Here is a mark where the most recent of my former friends said, "I know I should visit, but it upsets me too much to see her like this." Here are my memories of him sitting at our dinner table every week, eating my mother's food, asking her advice. Here is my own impotent anger at a world where people care more for their own comfort than for another's solace.

I visit, I play the clown, she laughs as I describe my life and the world outside. We watch TV together; I make no demands. My mother, who ran funding drives for entire universities and obtained a master's in playwriting at 50, is content to live in a state of Zenlike simplicity, where all answers are reduced to yes or no and where maybe is two letters too long for comfort. And I am grateful for what we have, for the two aides who care for her round the clock, forcing her out of bed each day, massaging arms that barely feel and legs that convulse and flail in some rude dance when the drugs aren't enough.
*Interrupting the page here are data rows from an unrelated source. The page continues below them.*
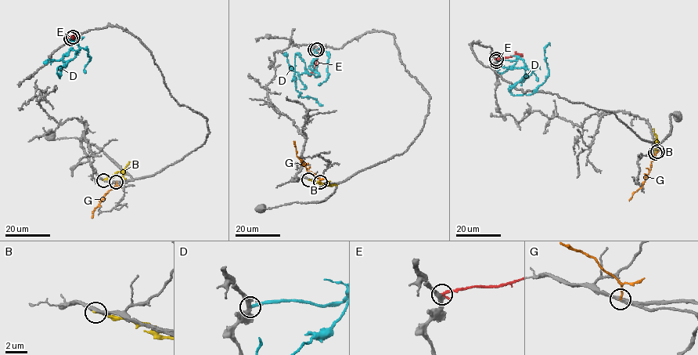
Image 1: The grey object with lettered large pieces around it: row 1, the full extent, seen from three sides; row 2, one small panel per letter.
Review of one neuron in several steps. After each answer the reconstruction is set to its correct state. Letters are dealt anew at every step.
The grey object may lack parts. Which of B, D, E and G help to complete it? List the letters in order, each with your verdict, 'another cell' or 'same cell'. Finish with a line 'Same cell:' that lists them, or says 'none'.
B: another cell
D: another cell
E: another cell
G: another cell
Same cell: none

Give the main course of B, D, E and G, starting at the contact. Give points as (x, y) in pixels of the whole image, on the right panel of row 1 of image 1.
B: (655, 153), (656, 141), (653, 128)
D: (496, 61), (523, 60), (525, 73), (510, 92), (530, 95), (548, 75), (544, 50), (549, 42)
E: (496, 59), (516, 54), (523, 56)
G: (657, 151), (644, 182), (629, 201)

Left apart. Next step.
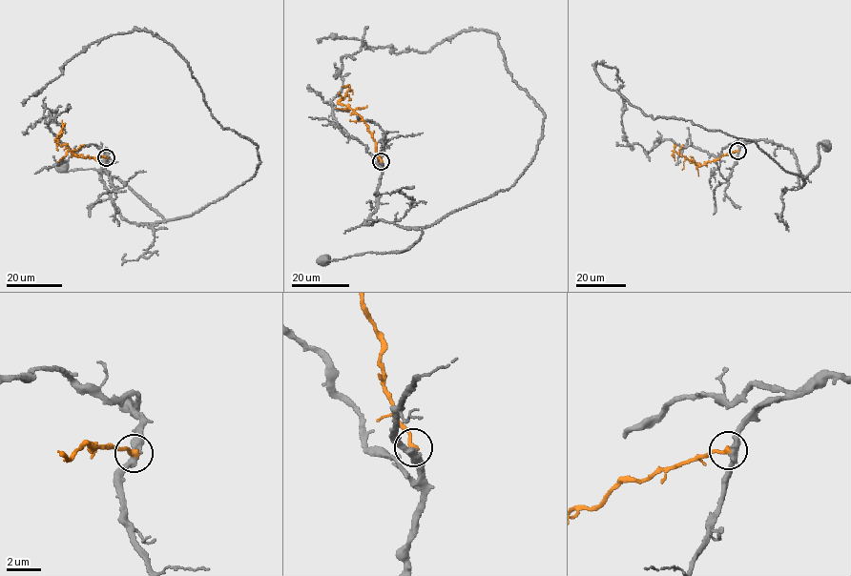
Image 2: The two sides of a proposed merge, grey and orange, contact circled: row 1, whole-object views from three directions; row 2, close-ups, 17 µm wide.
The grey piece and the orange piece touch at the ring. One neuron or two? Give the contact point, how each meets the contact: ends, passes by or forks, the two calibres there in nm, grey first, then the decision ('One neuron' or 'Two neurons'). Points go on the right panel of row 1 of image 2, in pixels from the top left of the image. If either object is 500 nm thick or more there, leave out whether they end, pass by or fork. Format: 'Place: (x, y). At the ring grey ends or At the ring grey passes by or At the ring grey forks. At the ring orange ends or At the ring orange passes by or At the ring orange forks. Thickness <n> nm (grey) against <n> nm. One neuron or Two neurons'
Place: (737, 151). At the ring grey passes by. At the ring orange ends. Thickness 400 nm (grey) against 320 nm. One neuron

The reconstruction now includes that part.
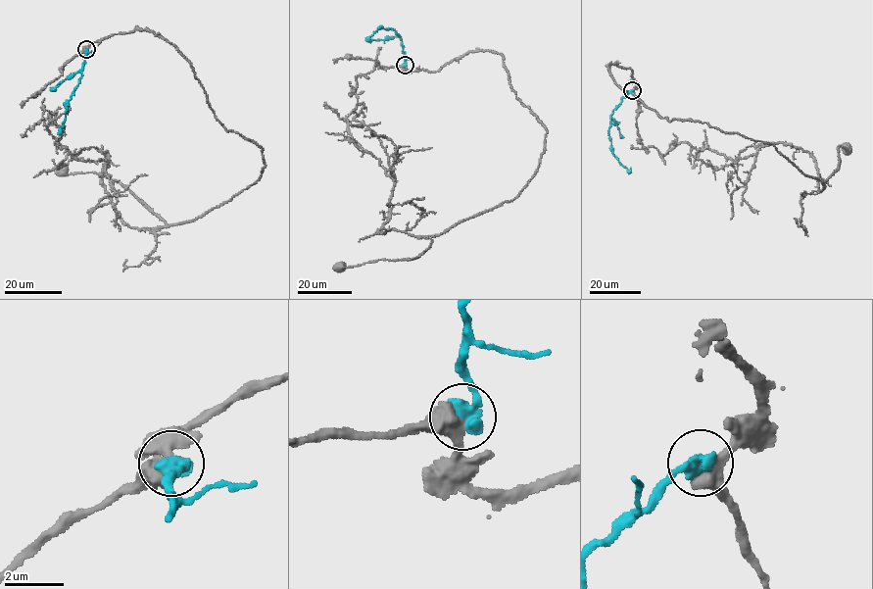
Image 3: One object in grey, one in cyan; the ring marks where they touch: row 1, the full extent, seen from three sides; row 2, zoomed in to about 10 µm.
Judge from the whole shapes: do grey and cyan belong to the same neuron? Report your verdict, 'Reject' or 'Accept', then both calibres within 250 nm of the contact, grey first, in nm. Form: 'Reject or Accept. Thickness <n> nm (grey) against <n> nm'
Accept. Thickness 480 nm (grey) against 600 nm

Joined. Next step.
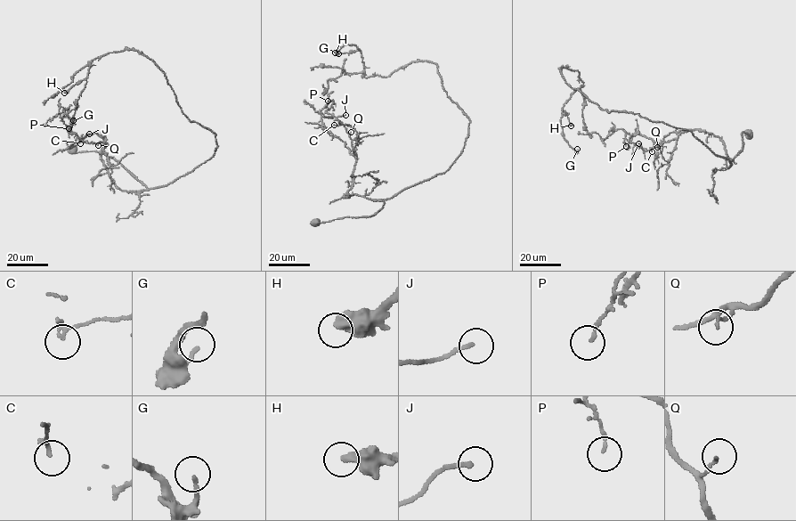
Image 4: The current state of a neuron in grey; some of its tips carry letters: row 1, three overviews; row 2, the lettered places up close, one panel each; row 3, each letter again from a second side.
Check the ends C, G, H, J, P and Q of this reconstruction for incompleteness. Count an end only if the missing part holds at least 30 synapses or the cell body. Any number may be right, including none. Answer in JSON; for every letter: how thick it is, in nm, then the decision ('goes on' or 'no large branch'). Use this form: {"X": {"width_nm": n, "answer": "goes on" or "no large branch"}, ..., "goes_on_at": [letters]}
{"C": {"width_nm": 160, "answer": "no large branch"}, "G": {"width_nm": 170, "answer": "no large branch"}, "H": {"width_nm": 500, "answer": "no large branch"}, "J": {"width_nm": 160, "answer": "no large branch"}, "P": {"width_nm": 140, "answer": "no large branch"}, "Q": {"width_nm": 130, "answer": "no large branch"}, "goes_on_at": []}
We are lucky, I tell my brother. She can still speak a little, she can see, she can hear. Do you think I should smother her? I ask. She trusted me to make sure she wouldn't suffer - do you think we are really lucky?

Here is the mark where I began to dream of her, the same one I always have now. In it she is walking toward me over a field of green filled with chaotic wildflowers that embrace and enfold her as she moves. She is rushing to greet me, arms outstretched, legs whole. She feels every motion of the wind against her skin, and as I fall into her arms I am home, safe again at last.